The Muslim Brotherhood's Freedom and Justice Party (FJP) on Tuesday condemned a recent US State Department statement criticising an arrest warrant issued earlier this week for Egyptian television satirist Bassem Youssef.
On Monday, the US State Department declared that ongoing investigations of Youssef and other critics of President Mohamed Morsi indicated a "disturbing trend" of growing restrictions on freedom of expression in Egypt.
The FJP responded to the statement by accusing the US of "flagrant interference" in Egypt's' affairs.
The party went on to clarify that Youssef had been accused mainly of "insulting religion and mocking religious practices," rather than insulting the president, as the US statement had implied.
Insulting religion, the FJP asserted, "constitutes a dangerous violation of law, tradition and social and intellectual norms in Egyptian society."
The US statement, the party added, "can only be seen as a US endorsement of [Egyptian] media personalities who insult religion." The FJP went on to stress its "absolute condemnation" of the state department's assertions.
Monday's strongly-worded statement by US State Department spokeswoman Victoria Nuland was issued one day after Youssef was released on bail following charges that had insulted Egypt's president and the Islamic faith.
Youssef's Al-Bernameg show, which is inspired in part by Jon Stewart's Daily Show, is known for lampooning Morsi – Egypt's first-ever freely-elected president – and conservative Islamist clerics.

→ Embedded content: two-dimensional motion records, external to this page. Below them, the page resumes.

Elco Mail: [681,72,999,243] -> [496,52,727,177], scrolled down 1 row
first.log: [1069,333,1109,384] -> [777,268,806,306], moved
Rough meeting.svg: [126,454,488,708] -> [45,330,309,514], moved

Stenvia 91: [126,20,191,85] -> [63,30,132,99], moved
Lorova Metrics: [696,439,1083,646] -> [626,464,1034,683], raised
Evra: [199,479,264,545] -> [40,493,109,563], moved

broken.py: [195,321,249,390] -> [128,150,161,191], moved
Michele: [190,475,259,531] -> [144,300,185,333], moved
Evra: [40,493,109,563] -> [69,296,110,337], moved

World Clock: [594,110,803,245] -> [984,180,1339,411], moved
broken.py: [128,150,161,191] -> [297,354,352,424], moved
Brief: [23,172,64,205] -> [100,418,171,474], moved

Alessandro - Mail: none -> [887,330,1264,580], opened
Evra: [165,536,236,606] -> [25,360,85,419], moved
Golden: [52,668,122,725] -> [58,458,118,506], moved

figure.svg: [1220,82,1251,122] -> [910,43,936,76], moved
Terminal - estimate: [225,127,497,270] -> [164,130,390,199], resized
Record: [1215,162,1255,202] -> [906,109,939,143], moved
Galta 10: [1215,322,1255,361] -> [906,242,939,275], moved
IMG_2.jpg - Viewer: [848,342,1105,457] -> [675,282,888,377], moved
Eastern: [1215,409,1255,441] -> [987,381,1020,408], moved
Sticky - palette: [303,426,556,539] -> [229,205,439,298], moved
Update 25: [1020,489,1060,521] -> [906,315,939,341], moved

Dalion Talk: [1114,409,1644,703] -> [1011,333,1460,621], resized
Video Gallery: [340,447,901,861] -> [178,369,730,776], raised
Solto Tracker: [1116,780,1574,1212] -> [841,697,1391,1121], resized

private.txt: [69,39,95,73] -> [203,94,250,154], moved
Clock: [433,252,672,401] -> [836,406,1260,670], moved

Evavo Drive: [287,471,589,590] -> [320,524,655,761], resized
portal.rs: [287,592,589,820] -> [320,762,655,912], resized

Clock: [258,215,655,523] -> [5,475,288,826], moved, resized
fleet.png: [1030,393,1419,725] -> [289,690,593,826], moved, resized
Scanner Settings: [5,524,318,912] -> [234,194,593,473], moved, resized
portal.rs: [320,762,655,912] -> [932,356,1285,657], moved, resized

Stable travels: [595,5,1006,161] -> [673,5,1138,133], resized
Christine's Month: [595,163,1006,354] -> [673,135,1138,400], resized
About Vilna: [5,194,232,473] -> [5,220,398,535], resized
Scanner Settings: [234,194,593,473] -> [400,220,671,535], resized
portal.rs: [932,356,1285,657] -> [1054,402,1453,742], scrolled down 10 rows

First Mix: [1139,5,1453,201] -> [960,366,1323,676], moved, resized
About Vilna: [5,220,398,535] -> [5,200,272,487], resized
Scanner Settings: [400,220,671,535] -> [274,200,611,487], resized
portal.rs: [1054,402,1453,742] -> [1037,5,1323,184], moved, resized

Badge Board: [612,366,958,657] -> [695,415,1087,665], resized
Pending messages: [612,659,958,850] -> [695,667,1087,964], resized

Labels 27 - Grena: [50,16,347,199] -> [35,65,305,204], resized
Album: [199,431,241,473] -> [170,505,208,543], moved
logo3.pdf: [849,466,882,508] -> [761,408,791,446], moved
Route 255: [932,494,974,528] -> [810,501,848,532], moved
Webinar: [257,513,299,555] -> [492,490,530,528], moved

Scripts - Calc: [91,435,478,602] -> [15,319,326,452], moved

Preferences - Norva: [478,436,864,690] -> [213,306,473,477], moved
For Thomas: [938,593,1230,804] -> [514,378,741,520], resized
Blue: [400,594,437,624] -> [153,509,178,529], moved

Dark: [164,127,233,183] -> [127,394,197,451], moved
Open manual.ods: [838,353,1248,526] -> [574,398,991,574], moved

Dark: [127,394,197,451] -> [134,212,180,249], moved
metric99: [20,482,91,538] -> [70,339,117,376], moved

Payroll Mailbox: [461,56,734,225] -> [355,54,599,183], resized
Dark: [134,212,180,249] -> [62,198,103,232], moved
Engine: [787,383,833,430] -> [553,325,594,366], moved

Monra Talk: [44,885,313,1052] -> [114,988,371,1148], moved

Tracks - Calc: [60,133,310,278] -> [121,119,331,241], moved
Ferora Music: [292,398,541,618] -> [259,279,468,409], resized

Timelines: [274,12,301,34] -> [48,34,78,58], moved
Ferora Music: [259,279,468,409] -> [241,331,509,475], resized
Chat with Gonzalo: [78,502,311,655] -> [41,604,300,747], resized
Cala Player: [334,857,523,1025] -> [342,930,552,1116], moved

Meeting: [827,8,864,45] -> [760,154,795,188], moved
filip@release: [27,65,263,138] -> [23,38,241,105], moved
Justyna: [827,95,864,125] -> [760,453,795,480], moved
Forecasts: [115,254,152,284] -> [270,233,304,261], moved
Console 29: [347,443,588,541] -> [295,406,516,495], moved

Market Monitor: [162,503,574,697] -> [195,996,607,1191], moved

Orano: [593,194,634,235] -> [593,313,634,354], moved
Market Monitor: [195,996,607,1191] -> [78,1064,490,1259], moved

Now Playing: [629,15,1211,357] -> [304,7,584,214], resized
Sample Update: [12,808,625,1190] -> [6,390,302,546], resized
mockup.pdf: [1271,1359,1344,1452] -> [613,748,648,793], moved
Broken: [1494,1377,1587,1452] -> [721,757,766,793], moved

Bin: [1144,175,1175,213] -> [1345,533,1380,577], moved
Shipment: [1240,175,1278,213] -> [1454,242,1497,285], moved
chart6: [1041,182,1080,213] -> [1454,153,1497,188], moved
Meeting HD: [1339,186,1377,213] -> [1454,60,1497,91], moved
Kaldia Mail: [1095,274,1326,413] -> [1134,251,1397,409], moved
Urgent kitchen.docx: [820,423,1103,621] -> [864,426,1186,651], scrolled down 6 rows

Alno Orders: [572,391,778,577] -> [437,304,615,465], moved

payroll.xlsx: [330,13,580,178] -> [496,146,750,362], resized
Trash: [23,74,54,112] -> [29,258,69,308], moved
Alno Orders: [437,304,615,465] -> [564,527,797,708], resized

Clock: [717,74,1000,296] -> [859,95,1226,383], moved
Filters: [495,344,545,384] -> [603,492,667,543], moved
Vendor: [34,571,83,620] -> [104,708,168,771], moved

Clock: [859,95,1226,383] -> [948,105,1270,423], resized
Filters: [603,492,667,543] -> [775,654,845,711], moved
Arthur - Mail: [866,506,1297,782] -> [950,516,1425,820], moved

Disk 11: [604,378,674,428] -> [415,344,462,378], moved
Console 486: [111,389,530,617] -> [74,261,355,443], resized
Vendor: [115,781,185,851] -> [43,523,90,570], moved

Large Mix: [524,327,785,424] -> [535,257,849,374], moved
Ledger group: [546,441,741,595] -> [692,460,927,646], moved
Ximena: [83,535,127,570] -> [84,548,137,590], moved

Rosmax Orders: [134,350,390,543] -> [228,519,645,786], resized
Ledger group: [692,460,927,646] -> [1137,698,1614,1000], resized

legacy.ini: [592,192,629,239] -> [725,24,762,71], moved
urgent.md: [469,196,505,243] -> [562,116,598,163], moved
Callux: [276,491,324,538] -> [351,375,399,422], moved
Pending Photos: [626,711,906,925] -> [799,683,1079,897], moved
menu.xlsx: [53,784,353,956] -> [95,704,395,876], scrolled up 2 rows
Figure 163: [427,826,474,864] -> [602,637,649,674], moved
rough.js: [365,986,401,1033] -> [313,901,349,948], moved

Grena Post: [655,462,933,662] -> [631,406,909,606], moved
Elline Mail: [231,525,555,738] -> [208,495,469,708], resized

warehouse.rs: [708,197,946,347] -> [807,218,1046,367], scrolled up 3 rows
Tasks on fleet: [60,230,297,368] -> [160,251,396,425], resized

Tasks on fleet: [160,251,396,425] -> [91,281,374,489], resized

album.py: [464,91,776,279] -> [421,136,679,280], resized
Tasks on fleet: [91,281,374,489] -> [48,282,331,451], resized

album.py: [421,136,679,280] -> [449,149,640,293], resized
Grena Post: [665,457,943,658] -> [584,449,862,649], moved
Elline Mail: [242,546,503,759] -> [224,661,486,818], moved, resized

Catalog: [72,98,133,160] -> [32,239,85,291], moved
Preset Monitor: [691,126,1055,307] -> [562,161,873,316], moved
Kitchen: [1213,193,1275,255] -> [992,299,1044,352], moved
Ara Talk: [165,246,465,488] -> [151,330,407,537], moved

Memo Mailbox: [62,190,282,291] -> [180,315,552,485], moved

Youssef's questioning by the authorities came after arrest warrants were also issued for five prominent anti-government activists accused of inciting violence.
Nuland asserted that the Egyptian government had apparently failed to show even-handedness when investigating cases of police brutality and attacks against anti-Morsi protesters and journalists.
Egypt's Public Prosecution, meanwhile, has denied that the recent arrests warrants were political in nature, asserting that they simply represented the application of Egyptian law.